60 Minutes Correspondent Defends Kamala Harris’ CBS Interview: ‘Things Are Edited in Every Story’

A “60 Minutes” correspondent defended CBS News’ controversial decision to air an edited version of Vice President Kamala Harris’ interview last week — but declined to comment on whether the full transcript should be released.

“Things get tweaked in every story,” Jon Wertheim said Wednesday on the “Don’t @ Me with Dan Dakich” sports podcast on OutKick.com.

In addition to working as a correspondent for “60 Minutes,” Wertheim is a senior writer for Sports Illustrated and a commentator for The Tennis Channel.

“You do these interviews and the ’60 Minutes’ segments [are] about 13 minutes and 10 seconds, right?” Wertheim said. “You spend hours, sometimes days and days, on the subject and, you know, it boils down to 13 minutes.”

“60 Minutes” correspondent Jon Wertheim on Wednesday defended CBS’ decision to redact the Kamala Harris interview. OutKick

Wertheim declined to answer whether the full transcript of the interview by “60 Minutes” correspondent Bill Whitaker should be released, claiming it is “above [his] payment note.”

He argued that there are some statements in the transcripts that won’t make sense — and that news networks often edit out objectionable responses.

“It happens all the time when you do a ’60 Minutes’ interview. Someone says, ‘You know what, can you ask me again? I don’t like the way it came out,'” Wertheim said. “You don’t set their answer to seen there as an empathetic human being.”

CBS has faced a backlash for airing an edited version of Harris’ response to US relations with Israel on October 7, after airing her “word salad” response to the same question during a promo for the upcoming special on CBS “Face the Nation” the other day.

The editing decision provoked questions about whether CBS executives had moved to hide Harris’ more complicated answers.

Wertheim argued that major news networks — along with newspapers — regularly make editing choices to save time or space, or to select the most influential quotes.

“When would you do a story and not edit, not make selections, and not do some kind of selective quoting?” Wertheim said. “When do you not make editorial choices in the media?”

Dakich, the podcast’s host, said the media constantly airs excerpts from interviews that make the guests look bad.
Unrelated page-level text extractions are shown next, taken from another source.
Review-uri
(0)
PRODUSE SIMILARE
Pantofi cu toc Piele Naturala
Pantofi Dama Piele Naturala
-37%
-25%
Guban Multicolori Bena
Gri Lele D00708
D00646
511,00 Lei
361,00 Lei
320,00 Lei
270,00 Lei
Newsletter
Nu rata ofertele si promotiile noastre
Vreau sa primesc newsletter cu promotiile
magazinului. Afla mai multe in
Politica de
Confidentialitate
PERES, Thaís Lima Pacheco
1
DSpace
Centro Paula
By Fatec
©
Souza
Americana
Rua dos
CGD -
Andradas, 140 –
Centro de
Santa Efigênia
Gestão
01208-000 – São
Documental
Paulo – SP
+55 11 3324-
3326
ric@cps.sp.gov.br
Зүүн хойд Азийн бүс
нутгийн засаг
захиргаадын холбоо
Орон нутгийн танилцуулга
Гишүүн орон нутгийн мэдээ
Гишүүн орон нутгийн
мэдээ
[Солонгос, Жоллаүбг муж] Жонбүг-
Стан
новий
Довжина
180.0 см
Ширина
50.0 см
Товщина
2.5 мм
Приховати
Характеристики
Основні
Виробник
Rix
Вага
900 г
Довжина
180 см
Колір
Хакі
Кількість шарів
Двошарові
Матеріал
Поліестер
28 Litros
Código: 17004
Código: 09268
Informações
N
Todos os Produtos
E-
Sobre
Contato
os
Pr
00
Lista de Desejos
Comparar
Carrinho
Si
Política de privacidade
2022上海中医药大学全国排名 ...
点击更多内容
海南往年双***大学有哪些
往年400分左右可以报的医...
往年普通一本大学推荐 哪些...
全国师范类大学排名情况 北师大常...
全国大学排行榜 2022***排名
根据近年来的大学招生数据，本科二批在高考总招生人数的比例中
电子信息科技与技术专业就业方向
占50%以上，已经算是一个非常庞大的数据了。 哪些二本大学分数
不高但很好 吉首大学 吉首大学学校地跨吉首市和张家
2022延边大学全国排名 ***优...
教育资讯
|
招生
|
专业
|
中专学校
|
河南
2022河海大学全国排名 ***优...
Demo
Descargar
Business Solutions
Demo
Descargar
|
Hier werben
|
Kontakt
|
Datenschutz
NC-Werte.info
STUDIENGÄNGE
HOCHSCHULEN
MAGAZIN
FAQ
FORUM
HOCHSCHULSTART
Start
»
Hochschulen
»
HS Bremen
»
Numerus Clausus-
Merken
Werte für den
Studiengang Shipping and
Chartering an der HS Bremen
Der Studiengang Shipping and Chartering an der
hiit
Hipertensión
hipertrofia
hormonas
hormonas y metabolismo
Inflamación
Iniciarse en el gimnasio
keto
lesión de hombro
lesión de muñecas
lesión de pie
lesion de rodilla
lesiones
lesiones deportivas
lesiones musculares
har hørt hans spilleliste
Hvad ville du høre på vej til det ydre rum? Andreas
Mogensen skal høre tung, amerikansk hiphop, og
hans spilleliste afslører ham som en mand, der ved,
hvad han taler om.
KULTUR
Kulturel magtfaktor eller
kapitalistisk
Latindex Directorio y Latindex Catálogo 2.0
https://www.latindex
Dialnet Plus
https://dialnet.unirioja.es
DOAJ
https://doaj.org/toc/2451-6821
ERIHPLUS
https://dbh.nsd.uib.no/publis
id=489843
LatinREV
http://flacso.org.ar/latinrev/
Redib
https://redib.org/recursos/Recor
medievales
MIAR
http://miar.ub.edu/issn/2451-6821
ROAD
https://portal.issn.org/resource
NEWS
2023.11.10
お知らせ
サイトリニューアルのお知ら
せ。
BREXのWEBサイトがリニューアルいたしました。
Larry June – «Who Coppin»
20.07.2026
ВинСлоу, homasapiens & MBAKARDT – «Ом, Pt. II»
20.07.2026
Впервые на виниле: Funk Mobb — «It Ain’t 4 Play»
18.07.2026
Dakich said he regretted one of his answers after a past interview, but the media refused to take it down.

CBS aired condensed versions of Harris’ answers a day after airing the original meandering answers in a preview. 60 Minutes / CBS

“I think what people are thinking is that ’60 Minutes’ and the mainstream media are trying to make Kamala Harris look good, as opposed to portraying who Kamala Harris really was in that interview,” Dakich said.

But Wertheim argued that “60 Minutes” did not change any of Harris’ answers.

“There was nothing doctored,” Wertheim said. “You just make editorial decisions to fit in at a time.”

Harris’ campaign has struggled to distance itself from the network’s editing controversy.

Wertheim argued that major news networks regularly make editing choices to save time. CBS via Getty Images

“We do not control CBS production decisions and direct questions to CBS,” a Harris campaign aide told multiple media outlets, including Fox News and Variety.

Former President Donald Trump and his campaign have called on CBS to release the full transcript of the interview.

“Why did 60 Minutes choose not to air Kamala’s full salad, and what else did they choose not to air?” Trump 2024 national press secretary Karoline Leavitt previously told The Post in a statement. “The American people deserve the full, unedited transcript of Kamala’s interview.”